Problem statement: The reply is to be the lines from the one with "right hip: (449, 624)" through the last line of the records below, each retyped exactly, with pictures left out.

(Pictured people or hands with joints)
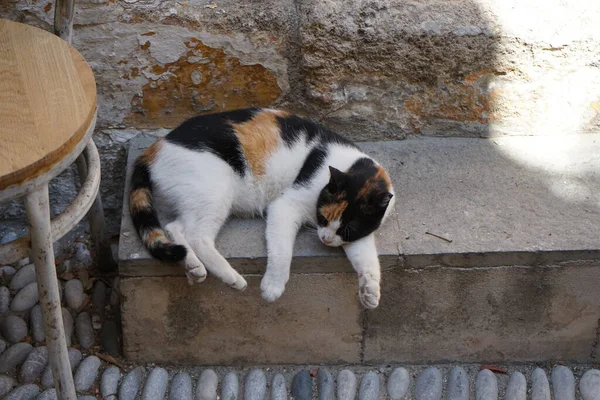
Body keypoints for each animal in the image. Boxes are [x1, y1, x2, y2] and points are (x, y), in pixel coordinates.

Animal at [129, 107, 394, 310]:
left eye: (348, 229)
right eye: (323, 217)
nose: (326, 239)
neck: (347, 163)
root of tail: (154, 148)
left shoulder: (358, 235)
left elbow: (367, 258)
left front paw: (370, 291)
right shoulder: (284, 207)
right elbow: (282, 251)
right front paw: (273, 286)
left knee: (175, 227)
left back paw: (193, 268)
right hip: (215, 190)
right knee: (196, 235)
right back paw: (231, 277)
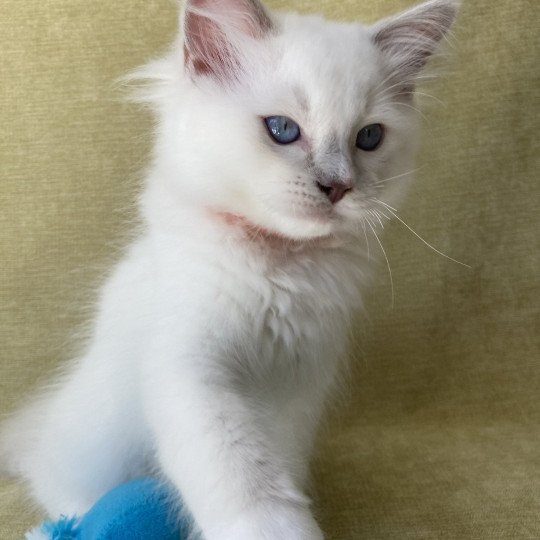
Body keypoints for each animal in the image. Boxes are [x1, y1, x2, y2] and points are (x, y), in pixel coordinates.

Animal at [0, 1, 458, 540]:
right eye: (282, 129)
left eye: (369, 138)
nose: (338, 185)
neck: (281, 263)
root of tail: (42, 420)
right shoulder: (192, 369)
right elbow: (244, 477)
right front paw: (278, 530)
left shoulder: (296, 388)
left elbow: (278, 463)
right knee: (56, 484)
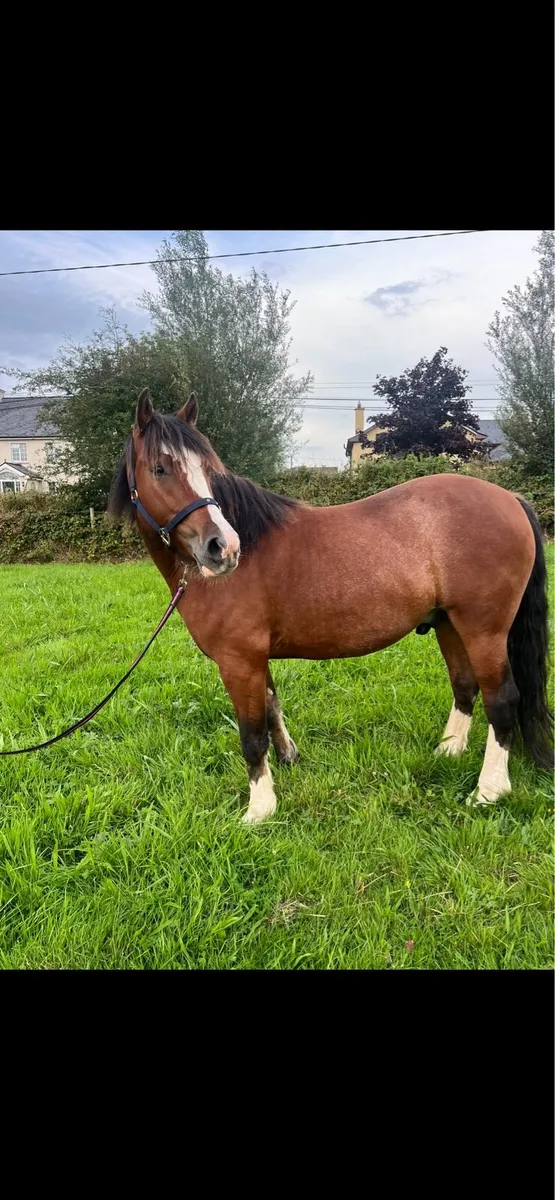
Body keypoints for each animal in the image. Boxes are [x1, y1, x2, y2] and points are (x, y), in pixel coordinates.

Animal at [108, 388, 552, 823]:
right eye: (160, 469)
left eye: (207, 469)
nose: (223, 547)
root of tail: (510, 498)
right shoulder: (256, 658)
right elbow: (272, 707)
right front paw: (287, 760)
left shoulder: (238, 661)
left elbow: (251, 734)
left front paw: (260, 809)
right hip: (449, 624)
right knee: (465, 685)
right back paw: (448, 751)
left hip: (484, 630)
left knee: (502, 699)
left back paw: (489, 791)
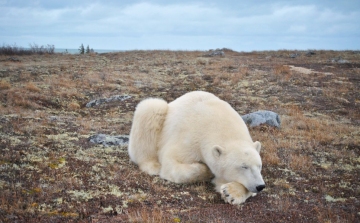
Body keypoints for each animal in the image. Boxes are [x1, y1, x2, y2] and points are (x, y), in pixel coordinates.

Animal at [128, 90, 266, 204]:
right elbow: (171, 162)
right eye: (244, 166)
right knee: (151, 108)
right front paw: (207, 171)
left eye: (259, 166)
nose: (260, 186)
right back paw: (152, 165)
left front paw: (230, 192)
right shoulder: (189, 138)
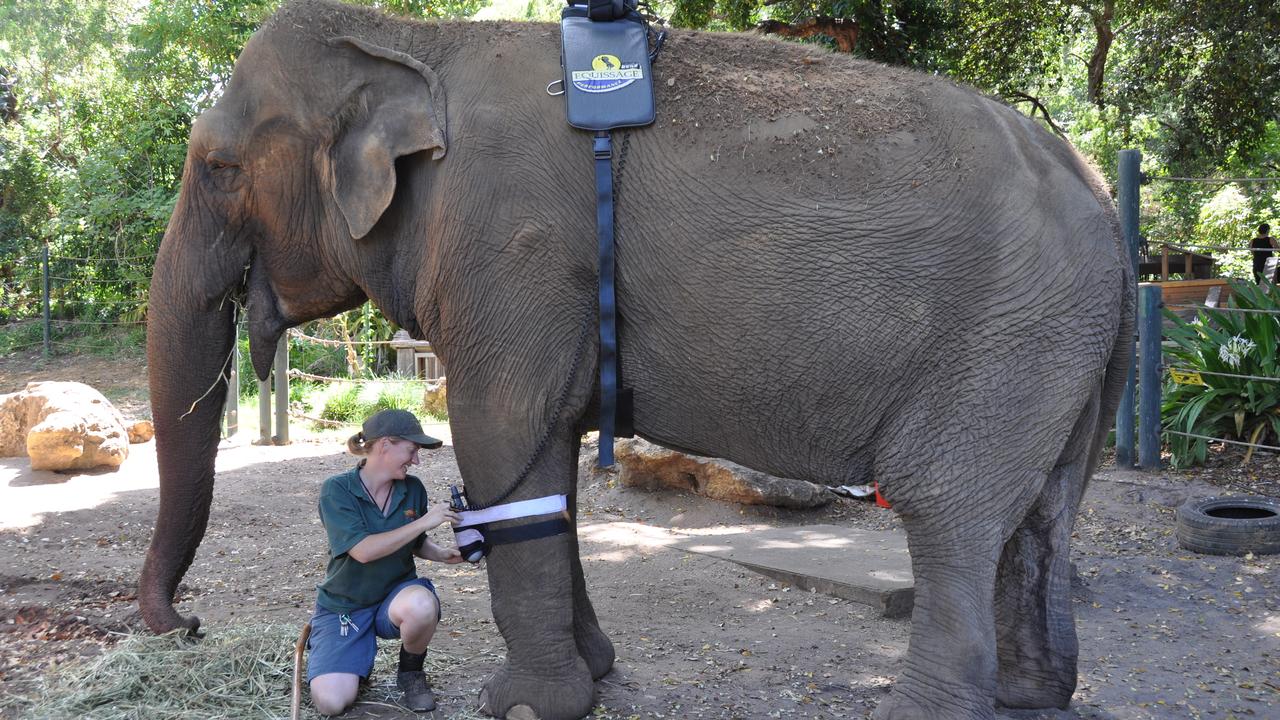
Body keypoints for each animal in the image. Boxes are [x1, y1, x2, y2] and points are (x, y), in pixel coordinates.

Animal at [140, 1, 1136, 717]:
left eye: (220, 168)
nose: (186, 624)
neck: (413, 38)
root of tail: (1103, 201)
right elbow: (550, 473)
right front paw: (598, 678)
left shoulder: (513, 253)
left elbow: (500, 440)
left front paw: (526, 706)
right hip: (1060, 355)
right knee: (1044, 514)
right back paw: (1032, 698)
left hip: (1005, 340)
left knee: (950, 513)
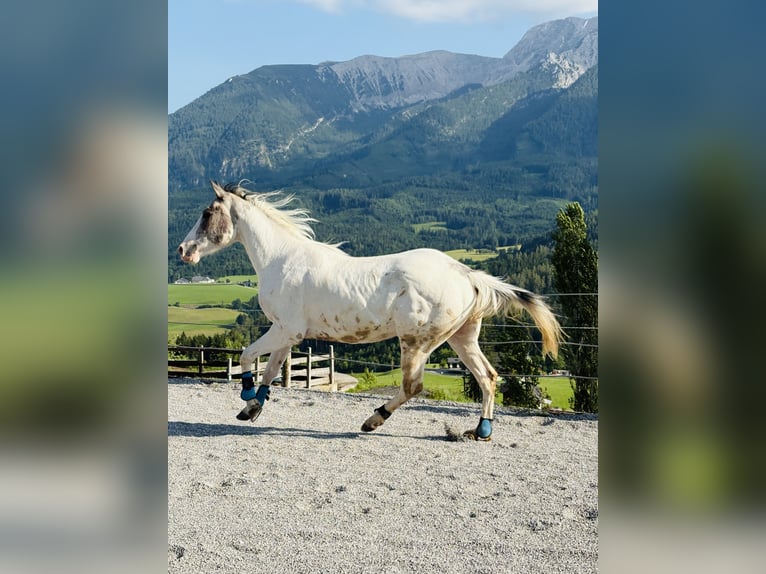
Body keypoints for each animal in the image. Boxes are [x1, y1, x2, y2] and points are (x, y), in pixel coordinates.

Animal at [178, 181, 562, 440]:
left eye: (207, 213)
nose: (183, 250)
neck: (281, 259)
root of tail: (467, 274)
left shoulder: (285, 329)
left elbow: (247, 356)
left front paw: (246, 398)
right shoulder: (288, 334)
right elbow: (270, 370)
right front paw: (252, 407)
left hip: (417, 341)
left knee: (413, 386)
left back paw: (372, 420)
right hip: (461, 338)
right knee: (488, 376)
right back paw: (480, 431)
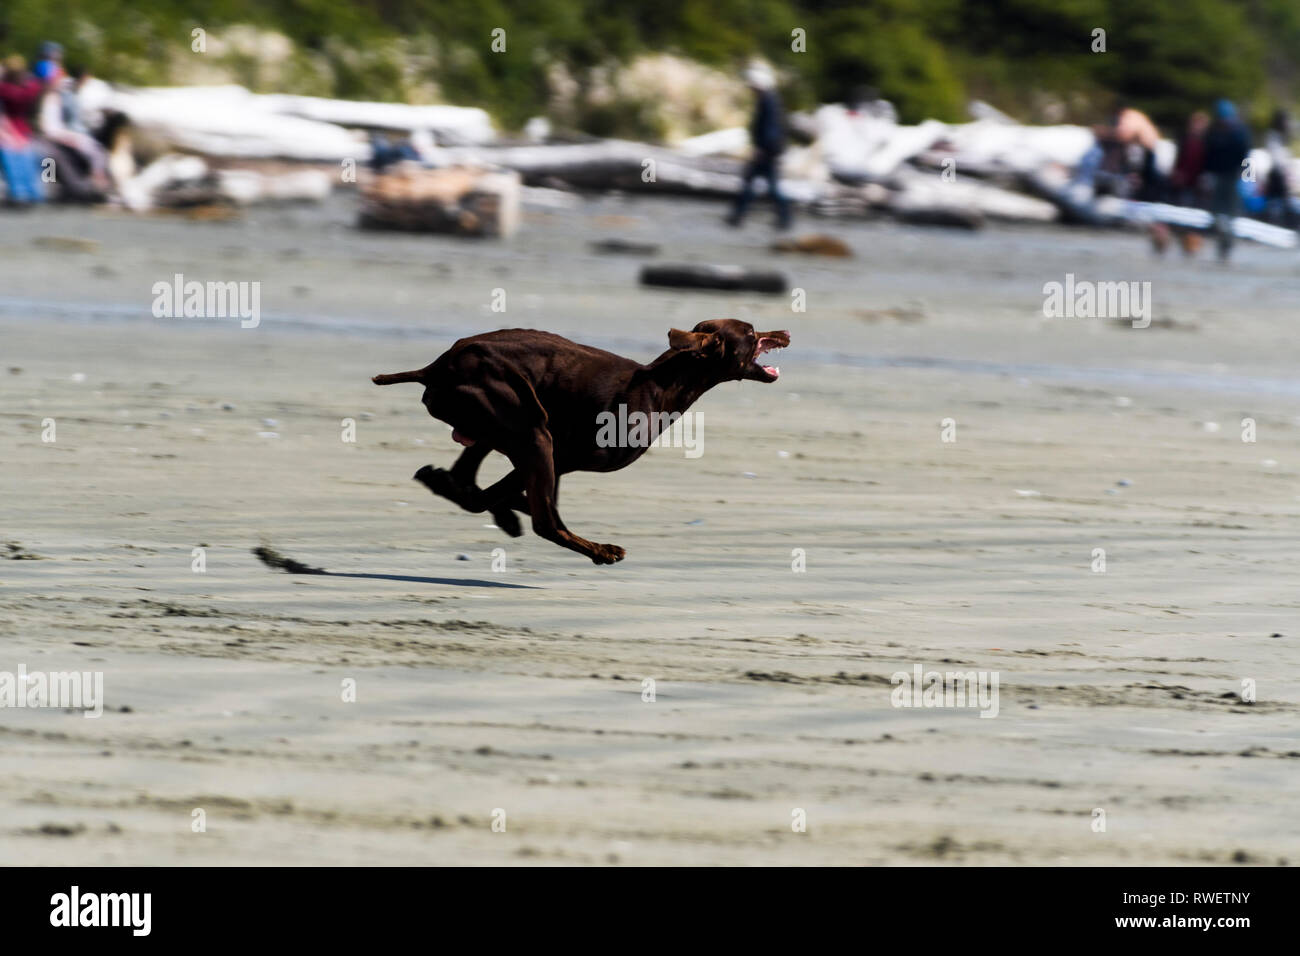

Response below:
right hip: (449, 624)
right knee: (465, 685)
right back paw: (448, 751)
left hip: (484, 630)
left knee: (502, 699)
left back paw: (489, 791)
Body keypoints for each animal in the image. Boxes are [x1, y1, x2, y2] and points are (x, y), in pixel coordinates.

Animal at [128, 90, 266, 204]:
right elbow: (171, 162)
right eye: (244, 166)
right knee: (151, 108)
right front paw: (207, 171)
left eye: (259, 166)
nose: (260, 186)
right back paw: (152, 165)
left front paw: (230, 192)
right shoulder: (189, 138)
Body keypoints for each animal in the image. Boxes are [x1, y1, x2, y2] and points are (x, y), in pixel coordinates.

Animal at [140, 1, 1136, 717]:
left eye: (220, 168)
nose: (186, 624)
neck: (413, 38)
root of tail: (1103, 201)
right elbow: (550, 473)
right front paw: (598, 678)
left shoulder: (513, 253)
left elbow: (500, 440)
left front paw: (526, 706)
right hip: (1060, 355)
right knee: (1044, 514)
right back paw: (1032, 698)
left hip: (1005, 340)
left knee: (950, 513)
Body keypoints for each animal in the image. Boxes are [x1, y1, x2, y2] and points are (x, y), in pixel coordinates.

Animal at [178, 181, 562, 440]:
left eye: (207, 213)
nose: (183, 250)
neck: (281, 259)
root of tail: (467, 274)
left shoulder: (285, 329)
left elbow: (247, 356)
left front paw: (246, 398)
right shoulder: (288, 334)
right elbow: (270, 370)
right front paw: (252, 407)
left hip: (417, 341)
left knee: (413, 386)
left back paw: (372, 420)
right hip: (461, 338)
right knee: (488, 376)
right back paw: (480, 431)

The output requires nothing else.